◆ WORK INSTRUCTIONS ◆
Set down exactly the lines below between the line holding "17px; font-weight: bold;" and the line holding "-351,21 +351,21 @@", inclusive; no other line belongs in the answer.

════

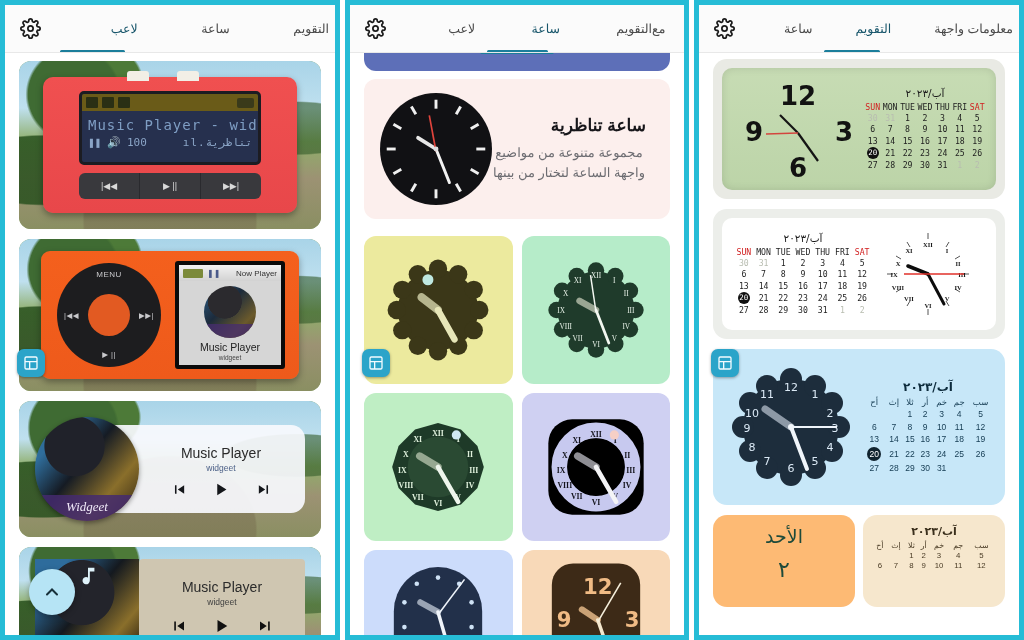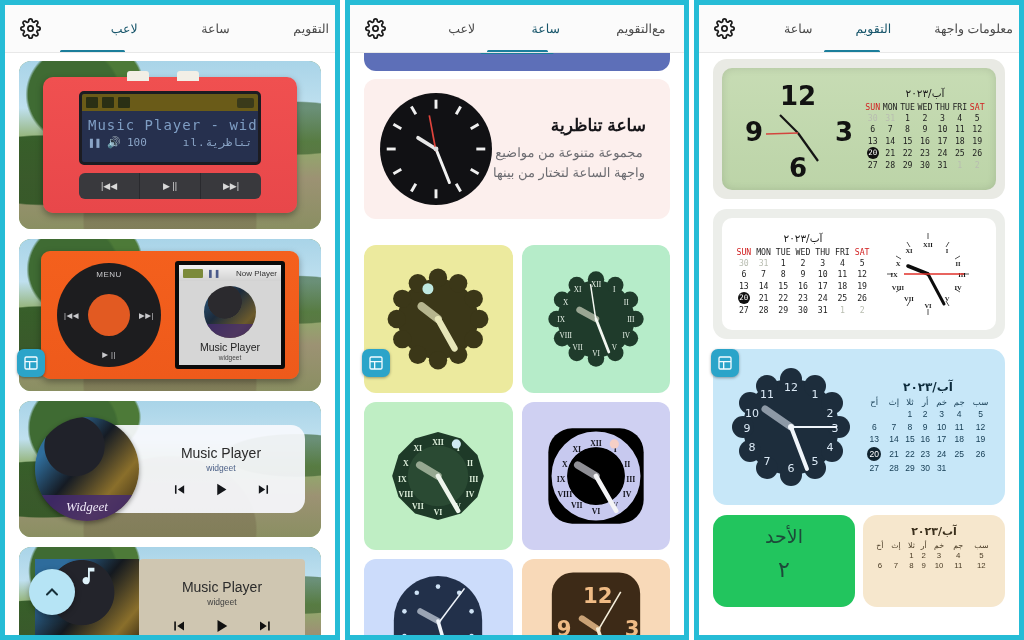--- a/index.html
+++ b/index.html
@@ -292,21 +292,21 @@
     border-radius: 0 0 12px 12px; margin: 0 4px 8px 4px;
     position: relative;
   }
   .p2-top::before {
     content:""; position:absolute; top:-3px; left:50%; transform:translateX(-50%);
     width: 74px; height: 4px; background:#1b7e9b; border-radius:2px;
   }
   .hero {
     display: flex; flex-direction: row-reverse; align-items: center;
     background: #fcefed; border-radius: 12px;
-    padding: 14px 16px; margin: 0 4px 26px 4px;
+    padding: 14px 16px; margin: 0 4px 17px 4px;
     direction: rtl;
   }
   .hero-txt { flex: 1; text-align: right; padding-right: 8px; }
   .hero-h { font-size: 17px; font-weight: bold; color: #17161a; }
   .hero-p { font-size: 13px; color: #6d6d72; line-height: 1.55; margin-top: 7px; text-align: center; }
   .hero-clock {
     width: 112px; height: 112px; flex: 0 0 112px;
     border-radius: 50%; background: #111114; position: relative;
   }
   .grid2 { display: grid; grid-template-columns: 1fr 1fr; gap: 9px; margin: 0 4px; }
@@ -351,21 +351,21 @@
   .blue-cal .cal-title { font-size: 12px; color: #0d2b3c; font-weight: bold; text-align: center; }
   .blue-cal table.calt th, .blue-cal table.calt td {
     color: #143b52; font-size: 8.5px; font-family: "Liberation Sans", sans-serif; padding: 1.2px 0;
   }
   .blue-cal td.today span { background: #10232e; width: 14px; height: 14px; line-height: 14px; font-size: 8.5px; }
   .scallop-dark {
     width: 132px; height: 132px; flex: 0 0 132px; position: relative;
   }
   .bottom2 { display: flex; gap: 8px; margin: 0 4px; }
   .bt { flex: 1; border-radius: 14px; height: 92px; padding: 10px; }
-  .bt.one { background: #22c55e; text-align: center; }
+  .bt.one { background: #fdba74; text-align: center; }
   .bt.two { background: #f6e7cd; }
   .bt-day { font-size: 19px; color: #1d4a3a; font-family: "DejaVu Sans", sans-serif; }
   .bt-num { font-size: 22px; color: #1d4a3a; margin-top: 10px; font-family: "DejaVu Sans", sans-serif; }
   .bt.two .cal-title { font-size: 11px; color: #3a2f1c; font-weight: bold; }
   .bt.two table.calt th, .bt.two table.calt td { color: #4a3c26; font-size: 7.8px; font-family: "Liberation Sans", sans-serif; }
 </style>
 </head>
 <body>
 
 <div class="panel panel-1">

════

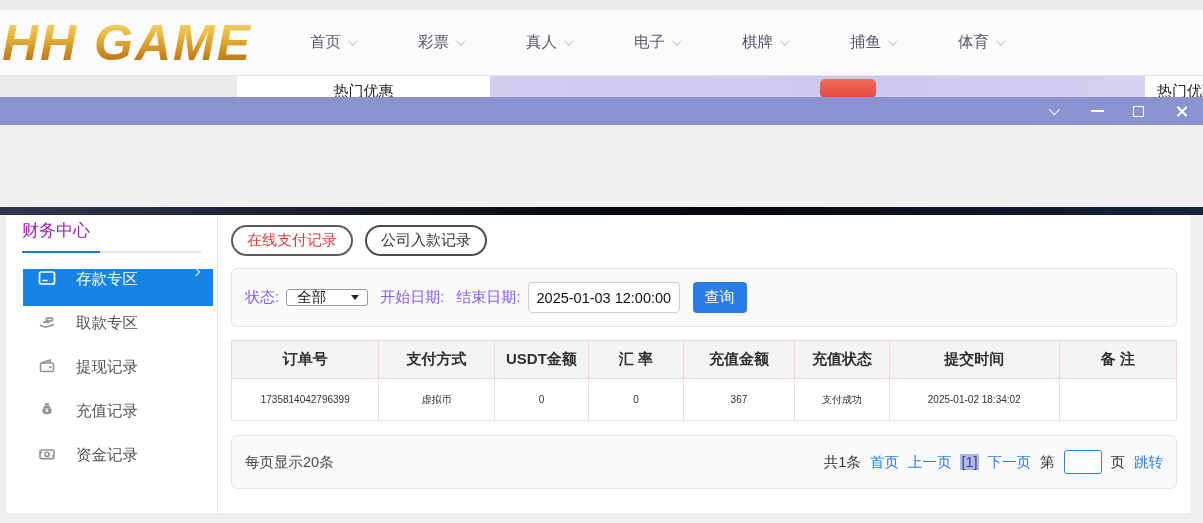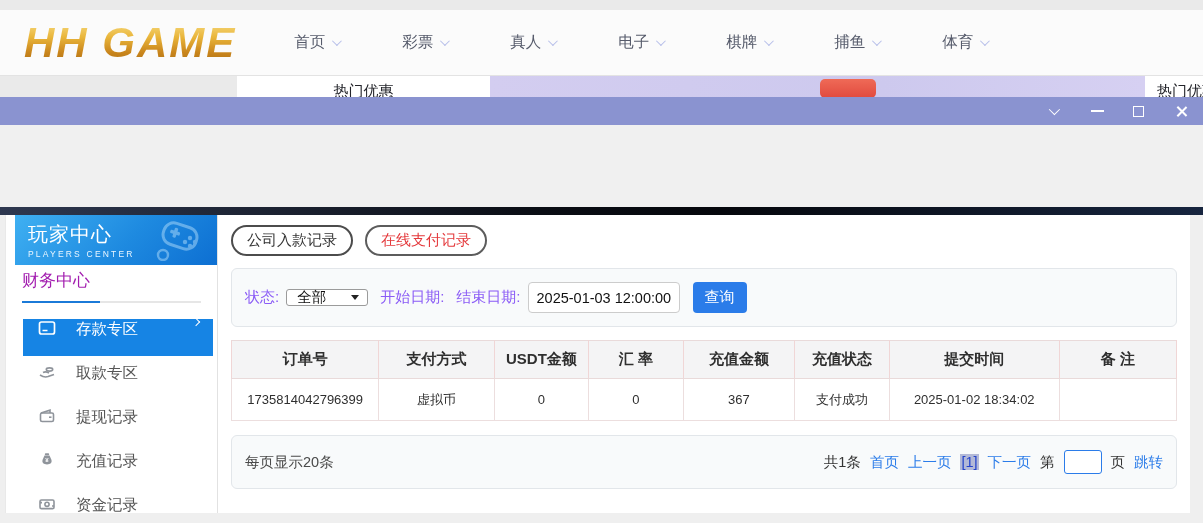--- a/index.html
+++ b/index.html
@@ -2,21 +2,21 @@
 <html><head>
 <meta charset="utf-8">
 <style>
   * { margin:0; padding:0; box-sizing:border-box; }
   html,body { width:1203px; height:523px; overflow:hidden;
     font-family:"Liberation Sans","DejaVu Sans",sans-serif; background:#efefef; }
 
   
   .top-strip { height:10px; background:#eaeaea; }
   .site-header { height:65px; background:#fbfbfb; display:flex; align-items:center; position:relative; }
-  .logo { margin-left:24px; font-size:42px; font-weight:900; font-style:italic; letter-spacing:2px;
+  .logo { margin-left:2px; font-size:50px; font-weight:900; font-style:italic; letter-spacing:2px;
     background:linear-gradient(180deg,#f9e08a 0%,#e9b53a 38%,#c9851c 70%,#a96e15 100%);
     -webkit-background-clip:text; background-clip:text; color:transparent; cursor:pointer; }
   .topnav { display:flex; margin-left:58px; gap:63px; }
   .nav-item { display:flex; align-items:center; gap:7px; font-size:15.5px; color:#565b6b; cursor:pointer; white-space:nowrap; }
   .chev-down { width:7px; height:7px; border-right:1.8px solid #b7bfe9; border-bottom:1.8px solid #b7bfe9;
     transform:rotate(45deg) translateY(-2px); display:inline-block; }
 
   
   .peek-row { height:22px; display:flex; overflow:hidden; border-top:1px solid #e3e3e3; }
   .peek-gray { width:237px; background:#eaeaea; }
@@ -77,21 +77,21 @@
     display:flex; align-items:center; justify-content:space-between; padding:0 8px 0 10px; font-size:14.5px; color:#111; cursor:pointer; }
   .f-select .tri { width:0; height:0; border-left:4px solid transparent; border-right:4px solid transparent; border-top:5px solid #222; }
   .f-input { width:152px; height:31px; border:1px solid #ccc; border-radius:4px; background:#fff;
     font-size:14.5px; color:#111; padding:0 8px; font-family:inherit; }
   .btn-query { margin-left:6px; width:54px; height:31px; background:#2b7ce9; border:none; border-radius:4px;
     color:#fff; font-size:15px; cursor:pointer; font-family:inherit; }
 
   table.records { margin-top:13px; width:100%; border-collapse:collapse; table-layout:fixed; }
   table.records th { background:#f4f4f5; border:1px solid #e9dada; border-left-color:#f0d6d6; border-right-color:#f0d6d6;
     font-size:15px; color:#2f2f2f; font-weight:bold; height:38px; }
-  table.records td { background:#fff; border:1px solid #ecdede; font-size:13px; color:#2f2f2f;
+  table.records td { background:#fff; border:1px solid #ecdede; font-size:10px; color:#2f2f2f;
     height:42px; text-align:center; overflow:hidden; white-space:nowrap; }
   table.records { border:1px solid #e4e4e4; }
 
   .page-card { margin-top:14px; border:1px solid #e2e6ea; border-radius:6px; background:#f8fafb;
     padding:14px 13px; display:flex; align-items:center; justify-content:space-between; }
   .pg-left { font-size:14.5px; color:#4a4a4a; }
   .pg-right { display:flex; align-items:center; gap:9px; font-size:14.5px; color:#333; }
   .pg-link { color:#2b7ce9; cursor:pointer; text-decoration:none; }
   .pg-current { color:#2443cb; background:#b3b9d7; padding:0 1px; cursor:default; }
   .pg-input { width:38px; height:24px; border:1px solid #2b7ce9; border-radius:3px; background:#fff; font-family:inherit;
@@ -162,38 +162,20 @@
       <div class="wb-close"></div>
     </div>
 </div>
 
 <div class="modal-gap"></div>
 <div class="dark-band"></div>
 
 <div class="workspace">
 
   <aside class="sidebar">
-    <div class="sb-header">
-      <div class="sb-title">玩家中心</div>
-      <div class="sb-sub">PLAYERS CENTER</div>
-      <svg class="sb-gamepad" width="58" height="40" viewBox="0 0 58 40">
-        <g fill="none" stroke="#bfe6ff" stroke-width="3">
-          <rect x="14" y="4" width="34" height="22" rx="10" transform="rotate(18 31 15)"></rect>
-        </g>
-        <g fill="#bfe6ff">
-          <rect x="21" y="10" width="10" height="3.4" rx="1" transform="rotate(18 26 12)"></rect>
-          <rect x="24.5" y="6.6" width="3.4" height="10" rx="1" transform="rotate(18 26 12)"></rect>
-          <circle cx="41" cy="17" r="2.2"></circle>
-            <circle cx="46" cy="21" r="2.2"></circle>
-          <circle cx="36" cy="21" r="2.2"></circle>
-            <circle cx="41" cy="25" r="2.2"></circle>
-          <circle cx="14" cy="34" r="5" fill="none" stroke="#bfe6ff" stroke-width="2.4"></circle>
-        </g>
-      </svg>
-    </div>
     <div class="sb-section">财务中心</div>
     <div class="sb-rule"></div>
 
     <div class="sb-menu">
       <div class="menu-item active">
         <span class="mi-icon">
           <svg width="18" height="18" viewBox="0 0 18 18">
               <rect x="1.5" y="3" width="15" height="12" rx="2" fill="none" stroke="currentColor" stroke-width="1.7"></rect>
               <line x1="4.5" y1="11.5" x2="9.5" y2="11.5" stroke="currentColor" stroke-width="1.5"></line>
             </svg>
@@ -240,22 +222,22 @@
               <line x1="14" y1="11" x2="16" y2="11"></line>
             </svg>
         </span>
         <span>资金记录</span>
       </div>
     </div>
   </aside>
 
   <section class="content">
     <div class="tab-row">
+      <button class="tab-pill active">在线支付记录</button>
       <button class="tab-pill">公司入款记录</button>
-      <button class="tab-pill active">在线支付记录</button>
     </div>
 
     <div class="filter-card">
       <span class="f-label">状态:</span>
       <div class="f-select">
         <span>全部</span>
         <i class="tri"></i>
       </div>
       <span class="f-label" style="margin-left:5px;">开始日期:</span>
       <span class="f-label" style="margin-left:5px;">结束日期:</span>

════

◆ TASK RESPONSE ◆
   .hero-h { font-size: 17px; font-weight: bold; color: #17161a; }
   .hero-p { font-size: 13px; color: #6d6d72; line-height: 1.55; margin-top: 7px; text-align: center; }
   .hero-clock {
     width: 112px; height: 112px; flex: 0 0 112px;
     border-radius: 50%; background: #111114; position: relative;
   }
   .grid2 { display: grid; grid-template-columns: 1fr 1fr; gap: 9px; margin: 0 4px; }
@@ -351,21 +351,21 @@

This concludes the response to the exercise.